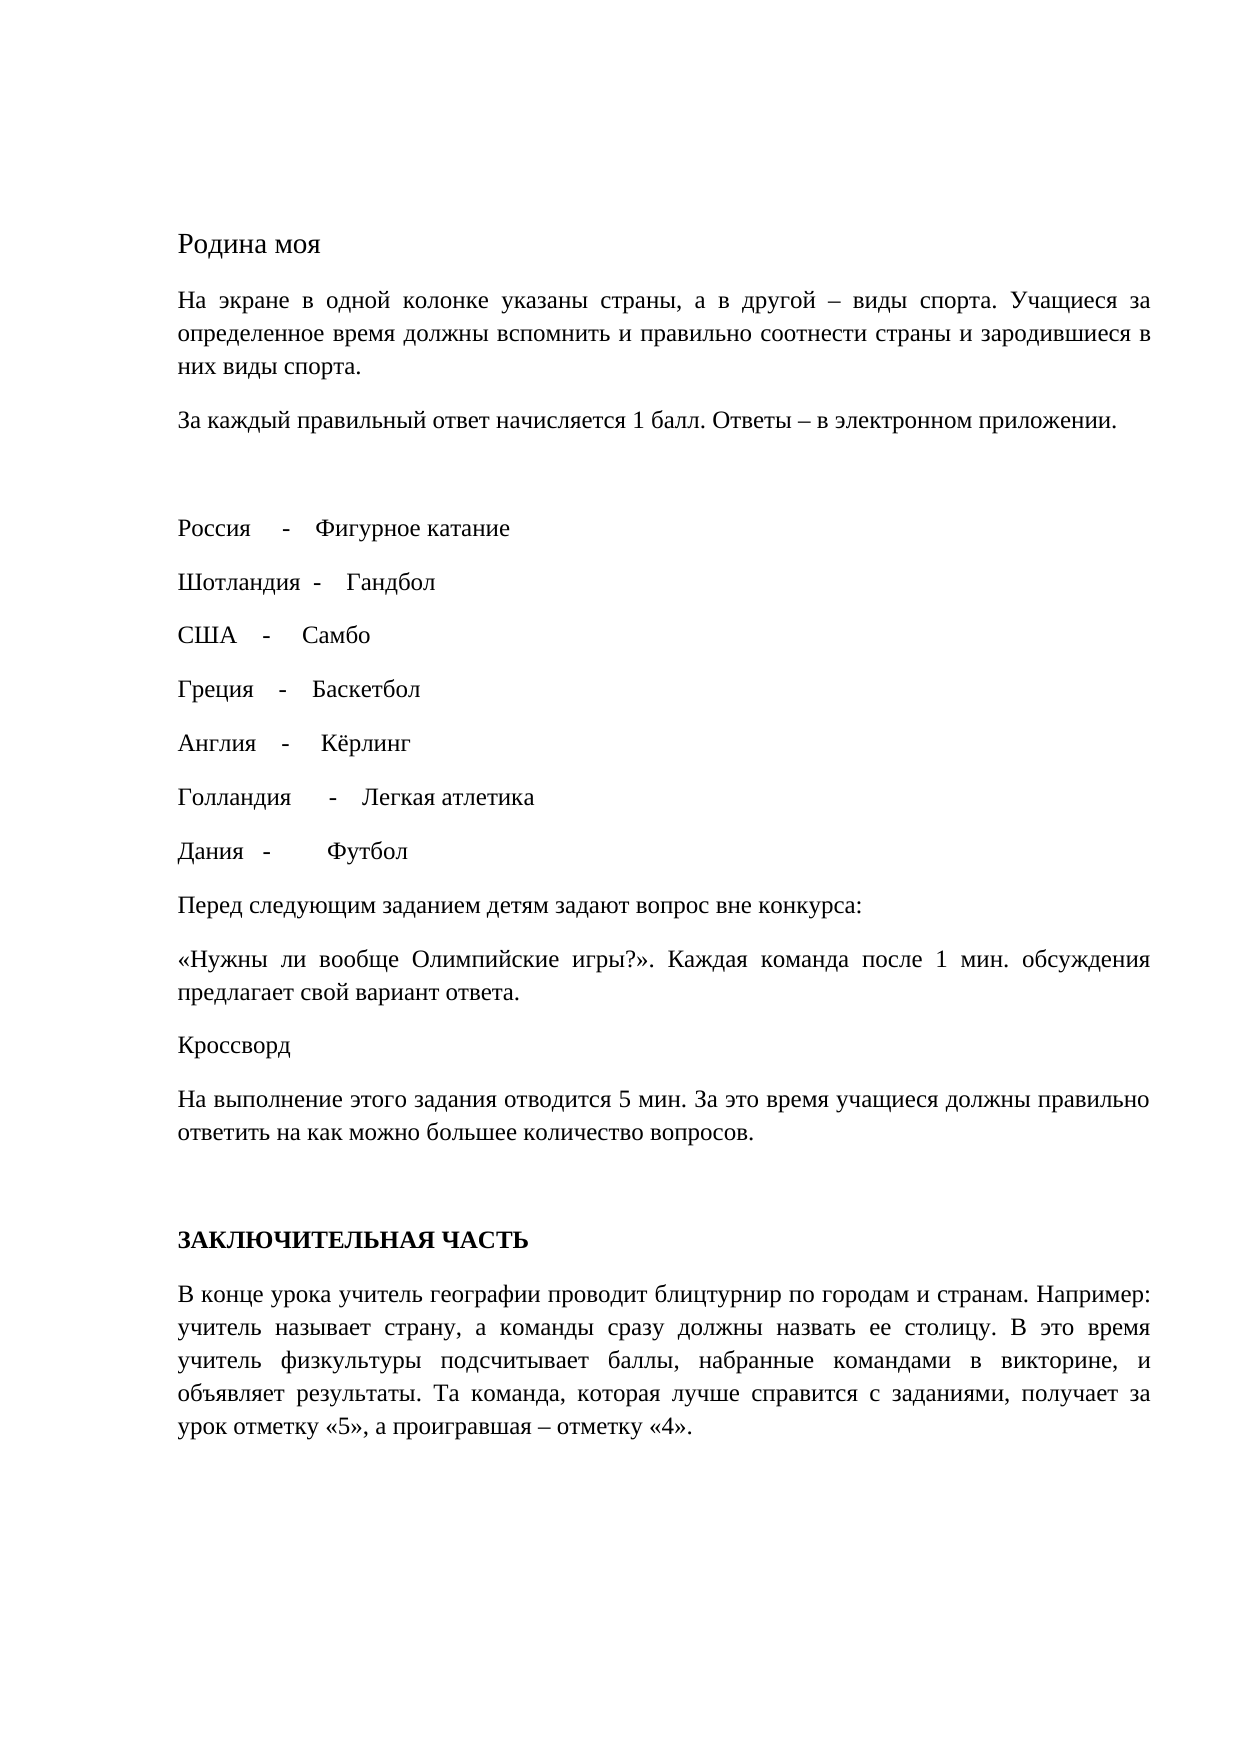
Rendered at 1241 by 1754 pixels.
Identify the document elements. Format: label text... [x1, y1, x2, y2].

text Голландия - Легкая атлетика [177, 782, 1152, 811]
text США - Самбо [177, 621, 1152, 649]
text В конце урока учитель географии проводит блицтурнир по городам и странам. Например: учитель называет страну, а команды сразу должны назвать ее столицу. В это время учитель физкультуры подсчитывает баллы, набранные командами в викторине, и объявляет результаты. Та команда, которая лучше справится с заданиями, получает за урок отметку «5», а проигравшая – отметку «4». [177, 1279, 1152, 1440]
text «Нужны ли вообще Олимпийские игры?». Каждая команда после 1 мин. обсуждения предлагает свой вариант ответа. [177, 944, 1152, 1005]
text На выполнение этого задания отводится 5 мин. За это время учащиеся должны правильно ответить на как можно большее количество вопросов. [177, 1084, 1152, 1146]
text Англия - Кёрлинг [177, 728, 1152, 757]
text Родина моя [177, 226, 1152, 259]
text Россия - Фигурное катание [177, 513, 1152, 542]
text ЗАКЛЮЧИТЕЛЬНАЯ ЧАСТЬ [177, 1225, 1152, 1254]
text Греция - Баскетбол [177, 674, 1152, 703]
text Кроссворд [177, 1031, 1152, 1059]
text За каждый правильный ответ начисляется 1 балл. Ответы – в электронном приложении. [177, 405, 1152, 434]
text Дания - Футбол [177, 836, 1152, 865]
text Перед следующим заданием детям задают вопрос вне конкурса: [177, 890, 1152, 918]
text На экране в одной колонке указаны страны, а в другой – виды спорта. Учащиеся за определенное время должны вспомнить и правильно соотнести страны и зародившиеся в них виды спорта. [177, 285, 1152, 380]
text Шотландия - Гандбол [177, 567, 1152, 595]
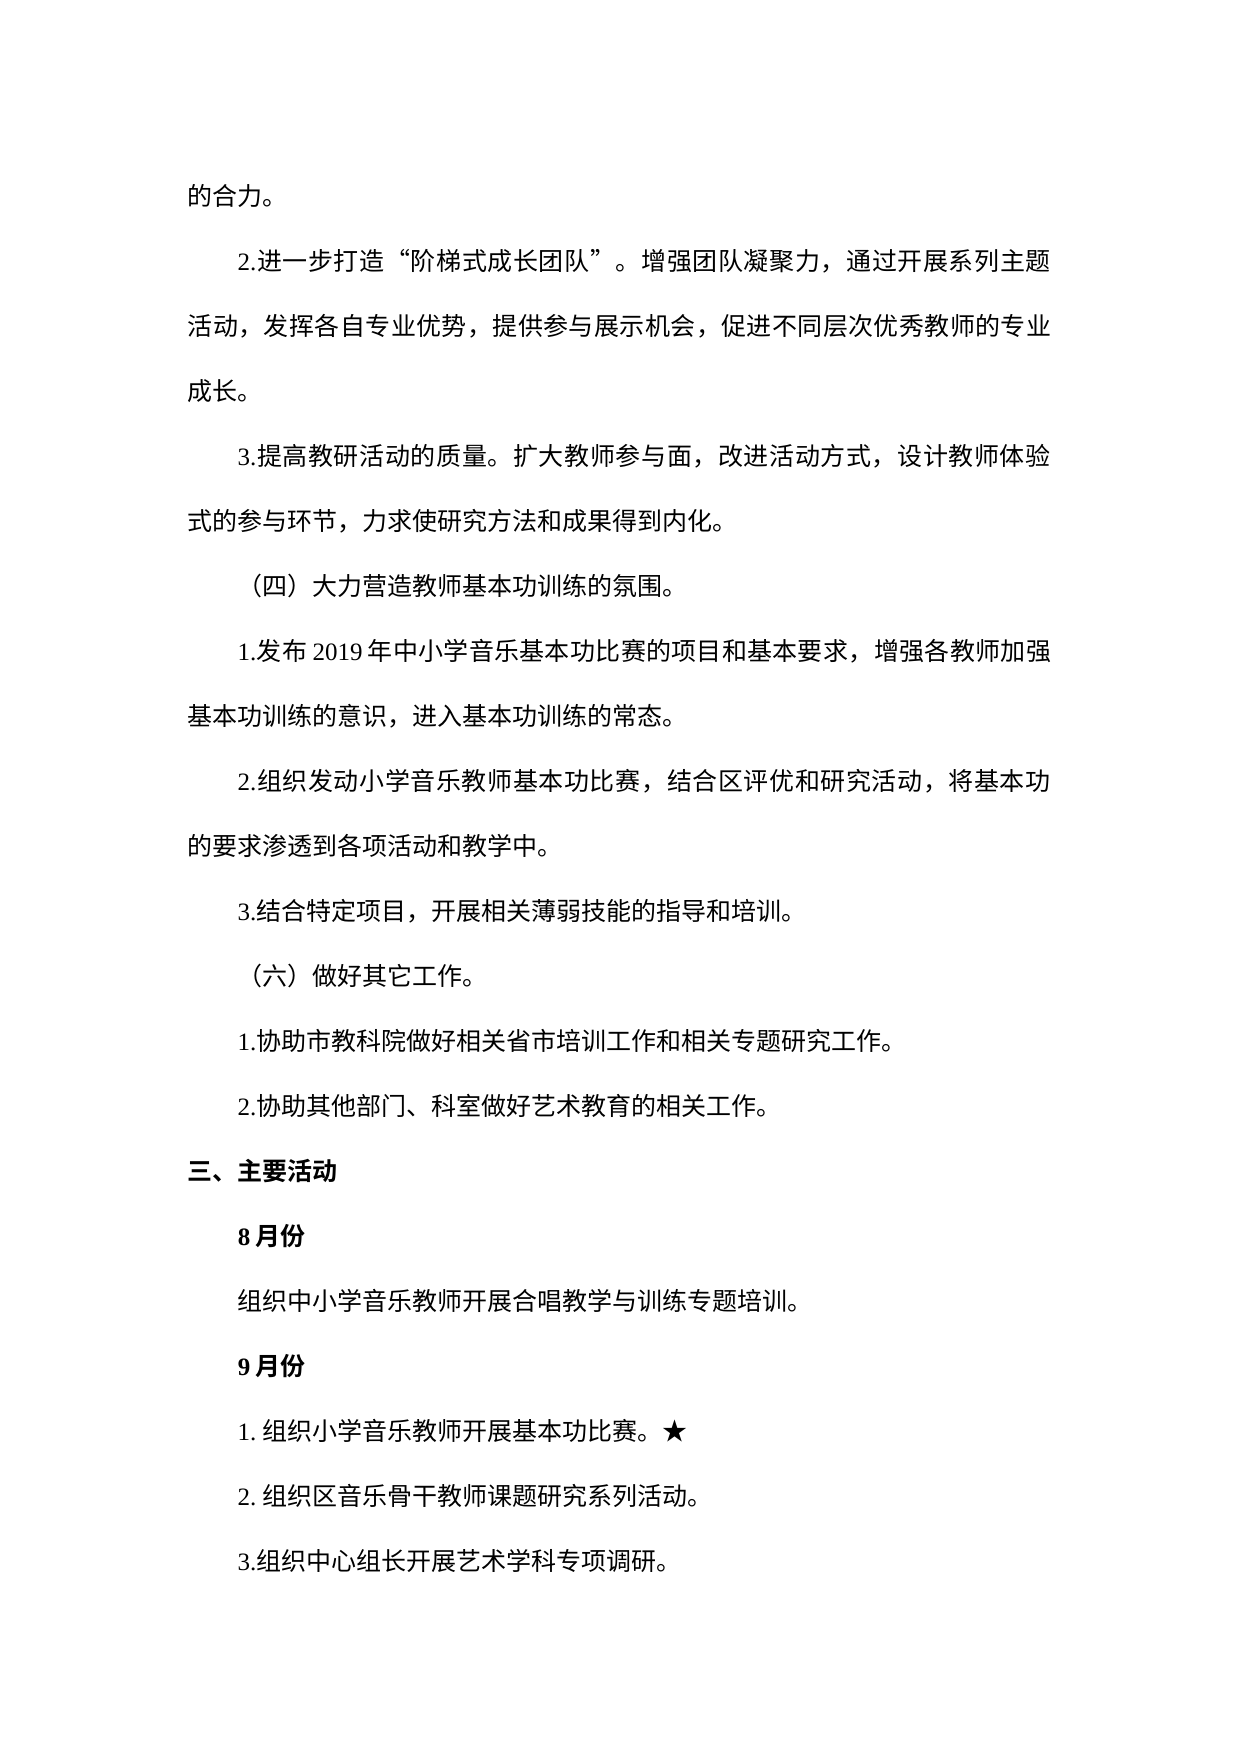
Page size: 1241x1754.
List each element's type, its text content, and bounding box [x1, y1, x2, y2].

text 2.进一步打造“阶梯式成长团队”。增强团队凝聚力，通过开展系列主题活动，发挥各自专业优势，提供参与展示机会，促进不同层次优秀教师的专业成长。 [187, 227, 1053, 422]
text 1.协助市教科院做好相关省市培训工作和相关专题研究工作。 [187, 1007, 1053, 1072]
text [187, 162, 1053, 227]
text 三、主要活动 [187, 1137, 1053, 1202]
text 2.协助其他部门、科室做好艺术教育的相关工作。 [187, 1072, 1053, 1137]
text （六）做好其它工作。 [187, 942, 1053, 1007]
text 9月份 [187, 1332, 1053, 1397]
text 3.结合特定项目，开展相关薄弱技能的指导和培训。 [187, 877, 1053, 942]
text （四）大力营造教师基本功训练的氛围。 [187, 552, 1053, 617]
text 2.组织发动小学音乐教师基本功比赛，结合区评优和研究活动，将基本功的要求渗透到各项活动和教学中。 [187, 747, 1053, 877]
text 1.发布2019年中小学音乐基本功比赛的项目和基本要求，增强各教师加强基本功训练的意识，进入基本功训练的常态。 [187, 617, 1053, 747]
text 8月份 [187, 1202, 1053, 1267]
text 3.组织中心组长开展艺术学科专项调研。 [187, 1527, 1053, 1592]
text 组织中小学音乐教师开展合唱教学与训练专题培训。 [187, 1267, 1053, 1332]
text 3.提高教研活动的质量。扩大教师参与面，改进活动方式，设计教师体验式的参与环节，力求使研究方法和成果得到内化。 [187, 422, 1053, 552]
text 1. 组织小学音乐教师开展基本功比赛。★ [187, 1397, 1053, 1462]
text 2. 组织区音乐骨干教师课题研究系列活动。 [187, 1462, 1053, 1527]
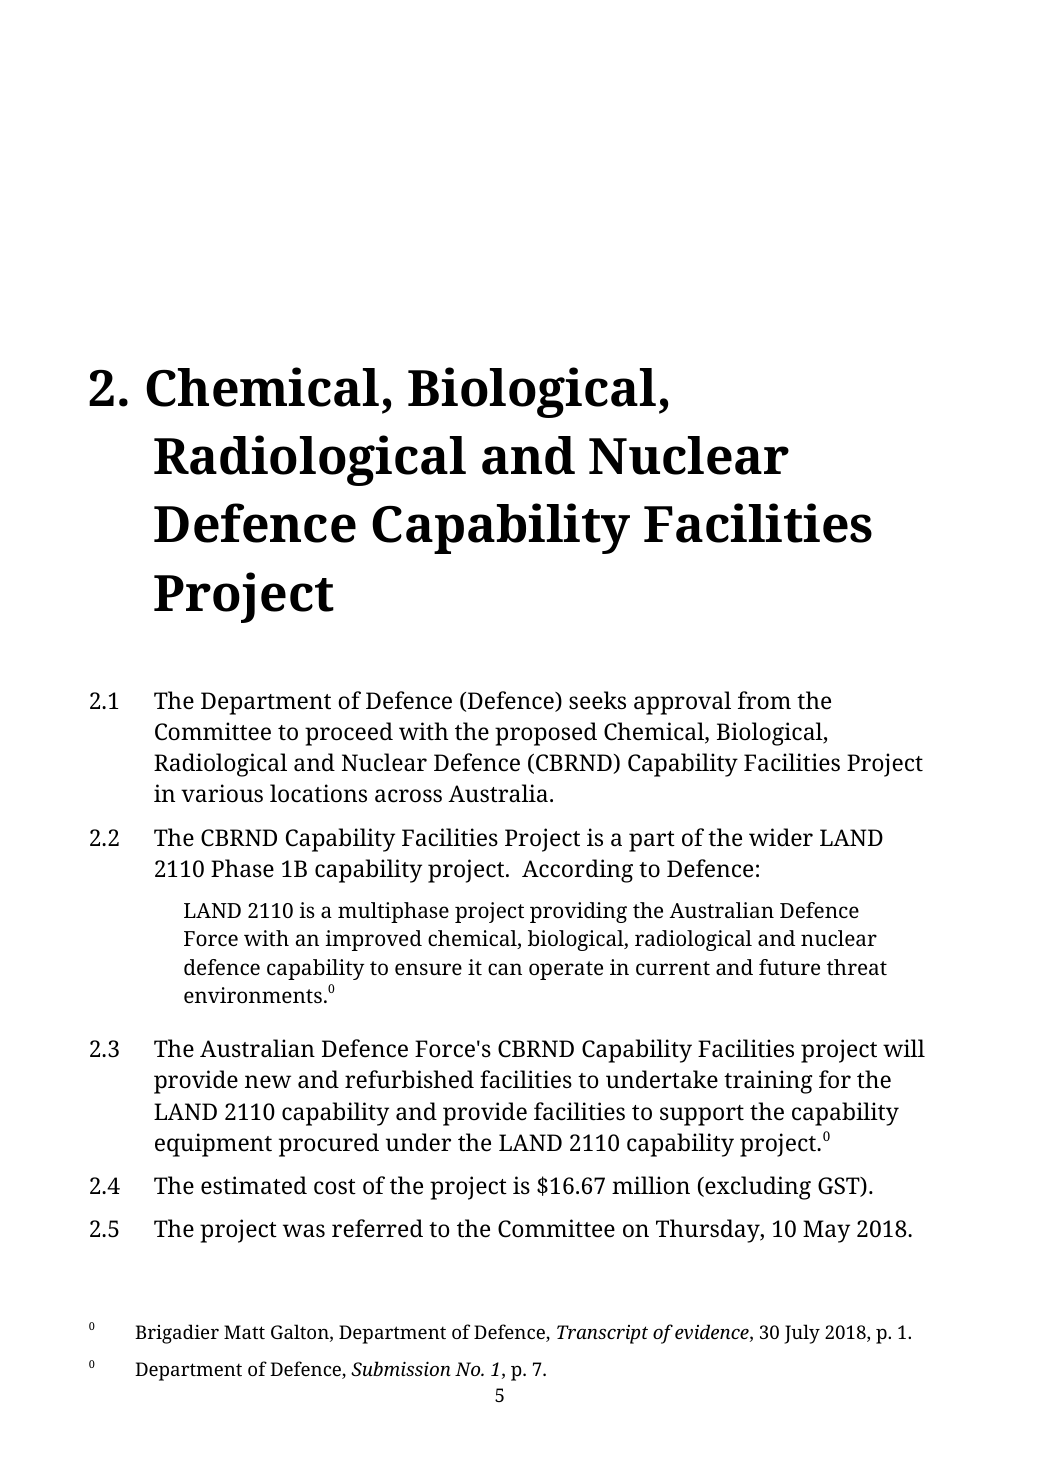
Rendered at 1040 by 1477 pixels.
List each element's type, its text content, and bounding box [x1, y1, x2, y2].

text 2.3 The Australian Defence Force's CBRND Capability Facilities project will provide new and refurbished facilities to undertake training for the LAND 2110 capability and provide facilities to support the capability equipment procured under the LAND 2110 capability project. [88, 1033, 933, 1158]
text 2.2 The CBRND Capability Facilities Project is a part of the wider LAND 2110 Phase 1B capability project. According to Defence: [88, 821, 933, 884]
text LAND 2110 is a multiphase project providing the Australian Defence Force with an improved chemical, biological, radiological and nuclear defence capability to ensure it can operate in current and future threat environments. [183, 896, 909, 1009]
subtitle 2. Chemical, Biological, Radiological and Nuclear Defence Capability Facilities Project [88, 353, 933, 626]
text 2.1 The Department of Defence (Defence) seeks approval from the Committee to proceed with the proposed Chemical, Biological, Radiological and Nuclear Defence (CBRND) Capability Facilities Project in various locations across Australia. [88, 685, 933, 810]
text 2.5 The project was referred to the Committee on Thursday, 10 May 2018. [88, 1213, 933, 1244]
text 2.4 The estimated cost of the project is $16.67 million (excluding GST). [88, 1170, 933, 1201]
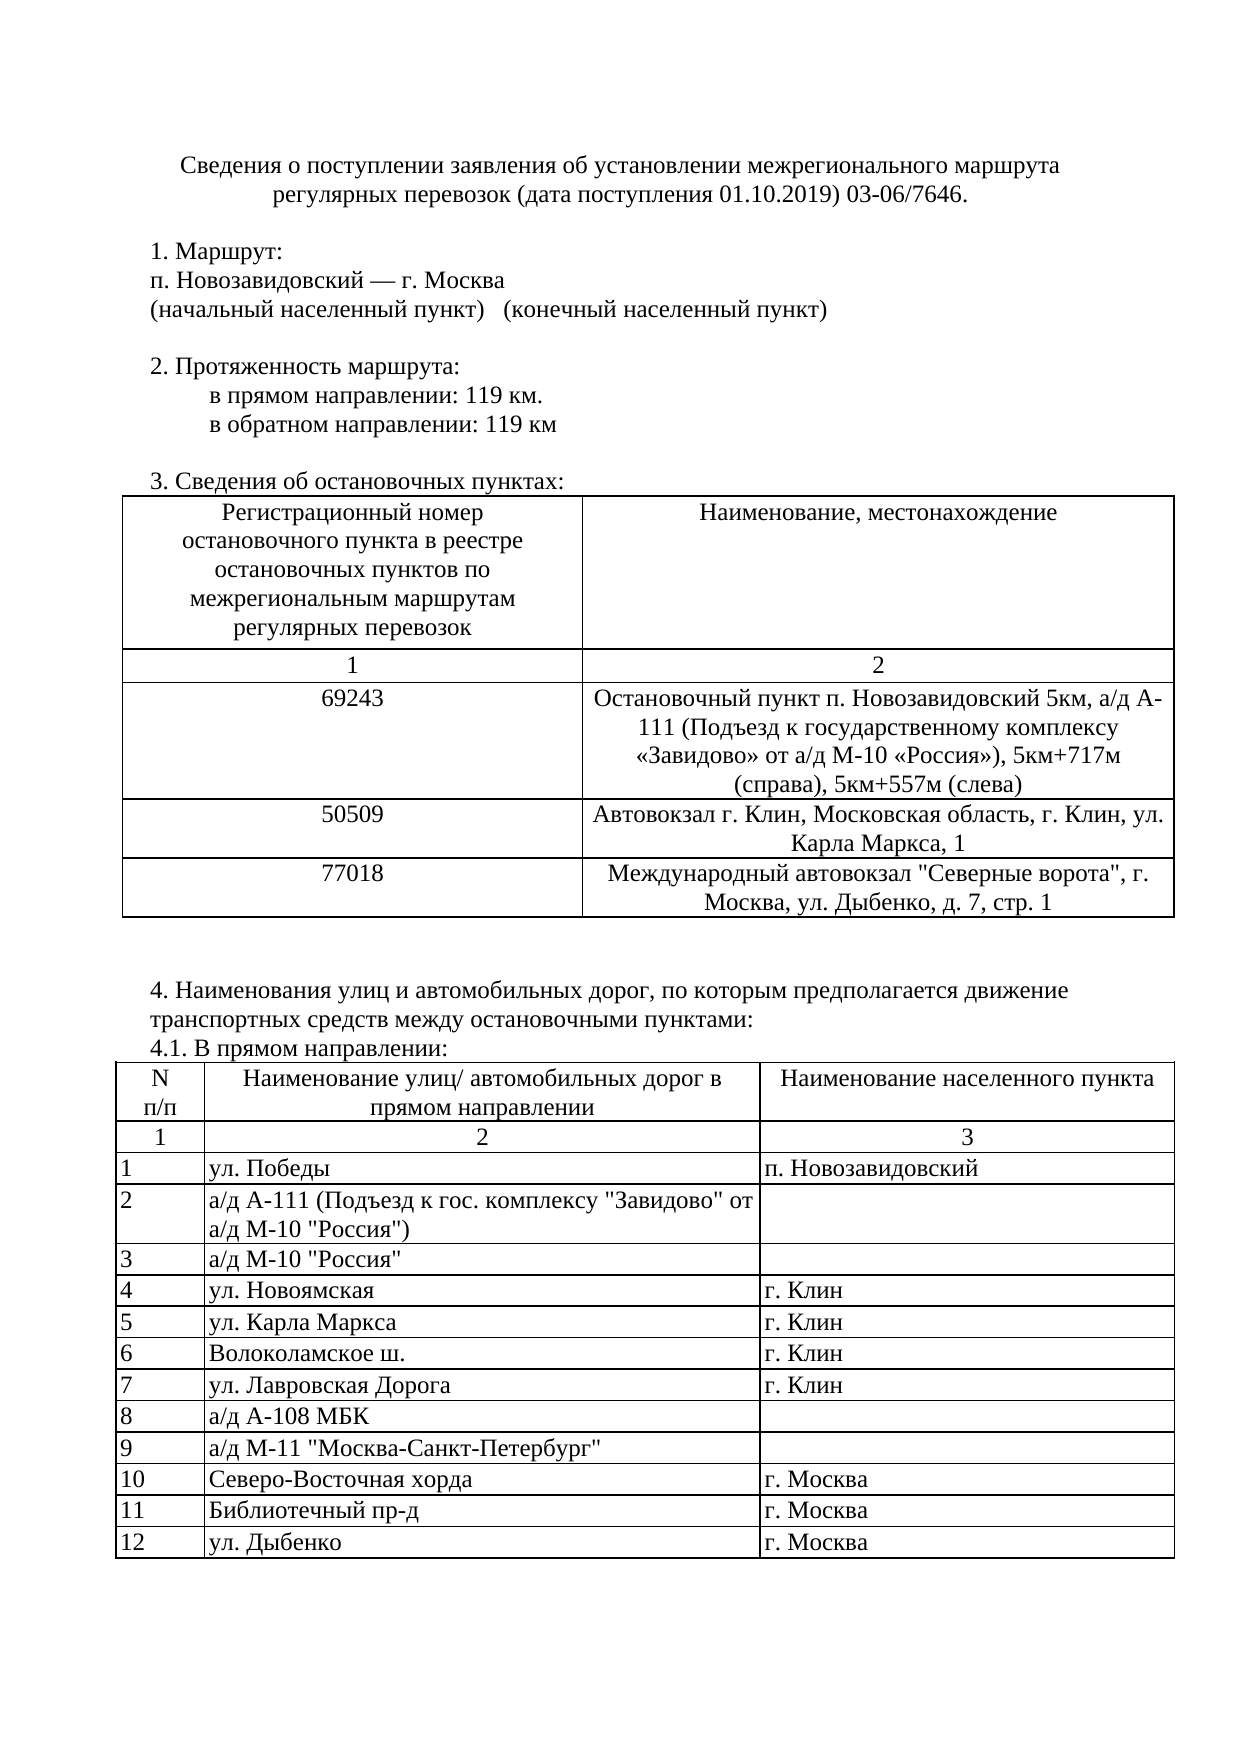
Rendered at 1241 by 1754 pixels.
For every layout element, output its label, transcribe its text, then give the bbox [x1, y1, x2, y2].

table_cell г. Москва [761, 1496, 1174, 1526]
━━━━
EXERCISE PROMPT = Lines in the data that hold "label" must be located and copied.

YOUR SOLUTION =
Identify the document elements. Format: label text... [x1, y1, x2, y2].
For every layout element, output its label, transcribe its text, then give the bbox [x1, y1, x2, y2].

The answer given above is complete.